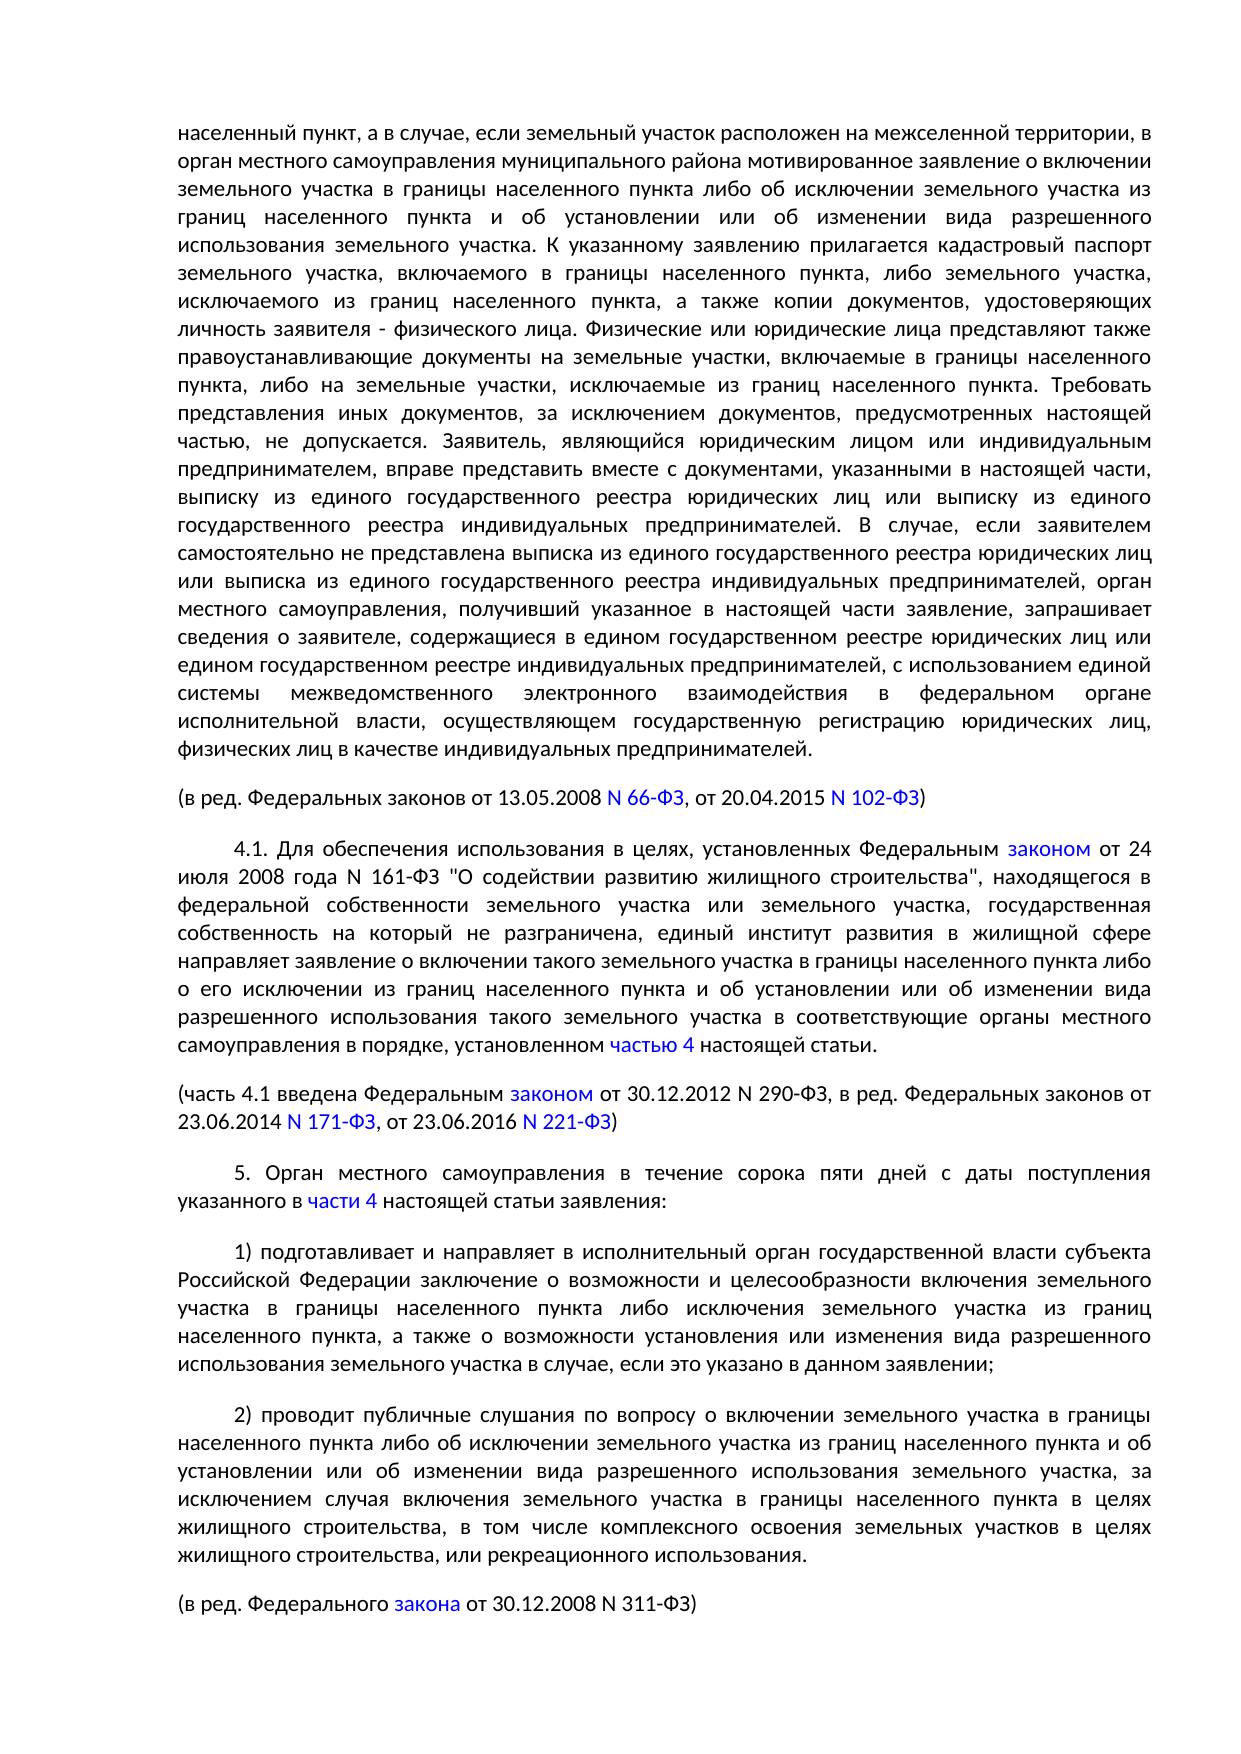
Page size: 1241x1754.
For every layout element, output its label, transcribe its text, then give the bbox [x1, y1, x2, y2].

text 2) проводит публичные слушания по вопросу о включении земельного участка в границы населенного пункта либо об исключении земельного участка из границ населенного пункта и об установлении или об изменении вида разрешенного использования земельного участка, за исключением случая включения земельного участка в границы населенного пункта в целях жилищного строительства, в том числе комплексного освоения земельных участков в целях жилищного строительства, или рекреационного использования. [177, 1400, 1152, 1568]
text (в ред. Федеральных законов от 13.05.2008 N 66-ФЗ, от 20.04.2015 N 102-ФЗ) [177, 783, 1152, 811]
text 4.1. Для обеспечения использования в целях, установленных Федеральным законом от 24 июля 2008 года N 161-ФЗ "О содействии развитию жилищного строительства", находящегося в федеральной собственности земельного участка или земельного участка, государственная собственность на который не разграничена, единый институт развития в жилищной сфере направляет заявление о включении такого земельного участка в границы населенного пункта либо о его исключении из границ населенного пункта и об установлении или об изменении вида разрешенного использования такого земельного участка в соответствующие органы местного самоуправления в порядке, установленном частью 4 настоящей статьи. [177, 834, 1152, 1058]
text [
━━━━━━
▶ Task instructions
Your copy should hold every record word for word and none of the pictures.

▶ Response below
Page size: 1241x1754.
For every layout element, output its label, transcribe its text, then give the bbox [x1, y1, x2, y2].

text 2) проводит публичные слушания по вопросу о включении земельного участка в границы населенного пункта либо об исключении земельного участка из границ населенного пункта и об установлении или об изменении вида разрешенного использования земельного участка, за исключением случая включения земельного участка в границы населенного пункта в целях жилищного строительства, в том числе комплексного освоения земельных участков в целях жилищного строительства, или рекреационного использования. [177, 1400, 1152, 1568]
text (в ред. Федеральных законов от 13.05.2008 N 66-ФЗ, от 20.04.2015 N 102-ФЗ) [177, 783, 1152, 811]
text 4.1. Для обеспечения использования в целях, установленных Федеральным законом от 24 июля 2008 года N 161-ФЗ "О содействии развитию жилищного строительства", находящегося в федеральной собственности земельного участка или земельного участка, государственная собственность на который не разграничена, единый институт развития в жилищной сфере направляет заявление о включении такого земельного участка в границы населенного пункта либо о его исключении из границ населенного пункта и об установлении или об изменении вида разрешенного использования такого земельного участка в соответствующие органы местного самоуправления в порядке, установленном частью 4 настоящей статьи. [177, 834, 1152, 1058]
text [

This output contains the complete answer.